Essi infatti vennero dedicati al margravio Cristiano Ludovico di Brandeburgo-Schwedt, grande amante di musica: Bach tentò di attirare la sua attenzione con questi concerti che però in cuor suo sapeva non sarebbero stati mai eseguiti, in parte a causa dell’elevata difficoltà ed in parte a causa della carenza d’organico a corte. Il compositore non ottenne né soldi né alcuna risposta dal margravio.
I manoscritti, realizzati da Bach di suo pugno, furono purtroppo archiviati e videro la luce solo nel 1850.
Ok, finito con i cenni storici direi di passare alle cose belle.
I sei concerti brandeburghesi sono sì composti secondo i principi del già accennato concerto grosso ma rappresentano però un unicum nella letteratura musicale del concerto barocco!
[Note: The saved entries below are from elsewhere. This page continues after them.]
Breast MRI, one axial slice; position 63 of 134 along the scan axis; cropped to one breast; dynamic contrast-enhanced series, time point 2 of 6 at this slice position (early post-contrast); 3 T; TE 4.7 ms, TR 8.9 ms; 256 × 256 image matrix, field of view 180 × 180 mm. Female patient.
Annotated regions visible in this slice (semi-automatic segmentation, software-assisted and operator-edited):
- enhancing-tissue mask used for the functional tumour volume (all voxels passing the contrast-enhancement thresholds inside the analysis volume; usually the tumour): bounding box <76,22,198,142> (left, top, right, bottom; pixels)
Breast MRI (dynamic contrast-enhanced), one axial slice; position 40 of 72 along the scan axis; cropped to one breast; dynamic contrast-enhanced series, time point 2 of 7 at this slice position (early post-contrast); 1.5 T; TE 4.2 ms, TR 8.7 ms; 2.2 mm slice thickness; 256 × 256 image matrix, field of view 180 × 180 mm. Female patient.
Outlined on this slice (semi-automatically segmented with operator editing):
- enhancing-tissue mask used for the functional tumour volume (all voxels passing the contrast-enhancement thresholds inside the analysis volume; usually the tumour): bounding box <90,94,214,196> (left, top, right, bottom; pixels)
Bach non solo stabilisce un organico differente per ogni concerto, ma dimostra una padronanza eccezionale nello scrivere per combinazioni talvolta particolari (da notare il gruppo di solisti del secondo concerto, composto da Tromba, Flauto dolce, Oboe e Violino Concertato oppure la presenza di strumenti ormai obsoleti come la viola da gamba).
Tutti e sei i concerti sono scritti in tonalità maggiori e sono caratterizzati da una particolare vivacità ritmica davvero difficile da rapportare alle difficoltà vissute dal compositore in quel periodo della sua vita, altro segno della grande professionalità.
Il no. 5
Ho già accennato alle particolarità di questo lavoro ma è cosa buona e giusta parlarne in maniera più approfondita.
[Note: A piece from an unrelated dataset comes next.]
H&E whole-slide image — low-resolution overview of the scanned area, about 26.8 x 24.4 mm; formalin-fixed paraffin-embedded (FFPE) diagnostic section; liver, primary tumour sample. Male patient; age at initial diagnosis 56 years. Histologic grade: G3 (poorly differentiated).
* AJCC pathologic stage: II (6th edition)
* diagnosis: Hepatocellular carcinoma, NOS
Dopotutto tra tutti i concerti brandeburghesi questo è pur sempre il mio preferito!
Partiamo dall’organico: al corpo orchestrale si contrappone un trio di solisti virtuosi composto da Violino, Flauto e Clavicembalo.
La prima novità è proprio questa, Bach infatti nel manoscritto parla di «Concerto a Cembalo concertato», finalmente lo strumento a tastiera passa dalle retrovie (ruolo di Basso continuo) al fronte.
E questa breve apparizione solista si manifesta nella forma di una “sorpresa” (nel senso barocco del termine): alla fine dell’allegro iniziale compare una lunga cadenza, cromatica, virtuosistica e caratterizzata da passaggi fortemente dissonanti.
Bach era cosciente del fatto di introdurre una novità, infatti non solo scrisse tutta la parte di tastiere ma indica la cadenza con l’espressione «solo senza stromenti».
Nel marzo 1719 venne costruito il grande cembalo berlinese ed alcuni musicologi sostengono che tale cadenza venne scritta anche per dimostrare le potenzialità di questo strumento costruito da Michael Mietke ed acquistato dalla corte di Cothën nel 1720.
Per la seconda particolarità dobbiamo fare un salto al secondo movimento (Affettuoso): abbiamo già detto che il motivo principale non è affidato all’organico orchestrale ma bensì al concertino. Quest’ultimo però espone due voci distinte, costruendo così una vera e propria trama polifonica a quattro parti reali. La melodia, meravigliosamente intima e struggente è in tonalità di Si minore e ricorda una melodia operistica di stampo italiano.
Il terzo movimento, l’allegro finale, rientra abbastanza nella norma ed è in forma imitativa in tempo di Giga.
Al gioioso fugato iniziale si contrappone però un’improvvisa e drammatica deviazione nella tonalità di Si minore.